Sophie Colin
Reportage | 28 juin

La Cité de l'Ameublement est une succession de façades d'immeubles industriels en briques rouges et blanches, ciment gris et vitres au verre dépoli. Une enseigne en mosaïque patinée par le temps rappelle l'époque où le faubourg Saint-Antoine regorgeait d'ateliers d'artisans. Ébénistes et menuisiers ont laissé place à des bureaux créatifs branchés. Au numéro 11, la société de marqueterie Lacroix Marrec, toujours en activité, fait perdurer l'âme du quartier. Créée en 1865, elle continue de mener son activité dans la tradition du compagnonnage et a été reprise il y a deux ans par deux jeunes marqueteurs formés dans les règles de l'art.

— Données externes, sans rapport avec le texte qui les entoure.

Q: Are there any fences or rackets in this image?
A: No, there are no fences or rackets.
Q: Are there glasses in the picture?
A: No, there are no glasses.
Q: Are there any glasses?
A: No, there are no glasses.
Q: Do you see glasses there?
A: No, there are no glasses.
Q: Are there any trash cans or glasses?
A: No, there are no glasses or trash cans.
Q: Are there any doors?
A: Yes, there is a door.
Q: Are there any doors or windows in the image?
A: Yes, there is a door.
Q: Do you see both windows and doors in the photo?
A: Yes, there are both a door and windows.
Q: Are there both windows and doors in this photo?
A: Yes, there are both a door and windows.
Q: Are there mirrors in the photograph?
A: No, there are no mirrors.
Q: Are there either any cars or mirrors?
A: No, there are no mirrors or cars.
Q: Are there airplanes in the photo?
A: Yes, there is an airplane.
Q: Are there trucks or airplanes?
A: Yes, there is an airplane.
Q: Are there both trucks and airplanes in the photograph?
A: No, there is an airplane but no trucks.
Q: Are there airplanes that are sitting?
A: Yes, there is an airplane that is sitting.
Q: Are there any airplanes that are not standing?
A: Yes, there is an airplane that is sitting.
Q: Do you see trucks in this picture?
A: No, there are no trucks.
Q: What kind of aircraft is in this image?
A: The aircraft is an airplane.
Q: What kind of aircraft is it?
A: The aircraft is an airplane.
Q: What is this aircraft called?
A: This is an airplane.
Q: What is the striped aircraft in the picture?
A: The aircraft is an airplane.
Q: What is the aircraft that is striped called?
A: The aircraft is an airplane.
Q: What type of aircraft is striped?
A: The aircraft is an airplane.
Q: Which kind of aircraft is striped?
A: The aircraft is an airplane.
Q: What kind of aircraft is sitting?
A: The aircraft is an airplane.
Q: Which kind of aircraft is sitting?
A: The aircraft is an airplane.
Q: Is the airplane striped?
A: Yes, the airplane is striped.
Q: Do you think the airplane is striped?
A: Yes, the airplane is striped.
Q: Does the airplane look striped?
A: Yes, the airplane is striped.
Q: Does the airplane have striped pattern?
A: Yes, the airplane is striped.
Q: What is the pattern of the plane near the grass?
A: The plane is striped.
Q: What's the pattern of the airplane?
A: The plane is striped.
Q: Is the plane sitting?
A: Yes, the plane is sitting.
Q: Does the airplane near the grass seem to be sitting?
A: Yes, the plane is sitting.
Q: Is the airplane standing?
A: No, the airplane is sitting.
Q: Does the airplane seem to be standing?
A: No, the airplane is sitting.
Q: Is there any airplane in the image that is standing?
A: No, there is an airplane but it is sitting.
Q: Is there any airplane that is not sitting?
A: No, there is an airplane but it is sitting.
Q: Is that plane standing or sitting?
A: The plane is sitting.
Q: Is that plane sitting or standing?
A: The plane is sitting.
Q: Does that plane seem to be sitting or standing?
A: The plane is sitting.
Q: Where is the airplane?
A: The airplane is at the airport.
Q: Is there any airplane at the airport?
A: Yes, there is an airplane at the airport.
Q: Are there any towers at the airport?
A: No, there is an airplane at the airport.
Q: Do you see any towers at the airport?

« C'est la quantité de pièces sur la surface qui fait la complexité de l'objet »
L'atelier est lumineux et la disposition des matériaux, méthodique. Il se prête à un inventaire rapide et instructif des machines : scies sauteuses à arbalète, plafonnières à arbalète, châssis... L'outillage numérique reste complémentaire. Il ne saurait remplacer la précision du manuel, plus adapté à des ajustements permanents d'une pièce à l'autre. C'est un jeu de matières et de couleurs, naturelles ou industrielles, d'essences de bois et de nuances. Il y a du bois de bout coupé dans la largeur du tronc. Du bois de fil coupé dans sa longueur. Du bois naturel et du bois teinté. Du merisier, du sycomore, du palissandre, de l'aracanga, du cèdre du Liban, du wenge, de l'acajou pommelé. Ils se combinent subtilement entre eux ou avec d'autres matériaux (nacre, os, pierre, écaille de tortue, galuchat...) pour composer ces placages polychromes qui viendront orner meubles et décors. En chauffant le bois dans du sable à plus de 300° C pour le brunir, on peut même créer des ombres dont on choisit l'intensité.
À la matière correspond un geste qui va la sculpter. Le geste majeur du marqueteur, c'est la découpe. C'est d'ailleurs le test que les apprentis passent pour l'évaluation de leur niveau. Les pièces sont découpées soit élément par élément, soit assemblées par découpe superposée à la manière de l'École Boule. Chaque action se cale à une cadence régulière pour se répéter, précise et soignée, selon un phrasé sonore réglé comme du papier à musique dont on devine qu'il a nécessité des années d'expérience.